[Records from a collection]
>>>

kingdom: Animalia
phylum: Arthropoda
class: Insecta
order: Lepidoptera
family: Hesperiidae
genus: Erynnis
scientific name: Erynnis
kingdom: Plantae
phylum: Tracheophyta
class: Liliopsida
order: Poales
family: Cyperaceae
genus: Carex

<<<

# Given task
Copy every line in the rows above, changing nothing.

# Expected answer
kingdom: Animalia
phylum: Arthropoda
class: Insecta
order: Lepidoptera
family: Hesperiidae
genus: Erynnis
scientific name: Erynnis
kingdom: Plantae
phylum: Tracheophyta
class: Liliopsida
order: Poales
family: Cyperaceae
genus: Carex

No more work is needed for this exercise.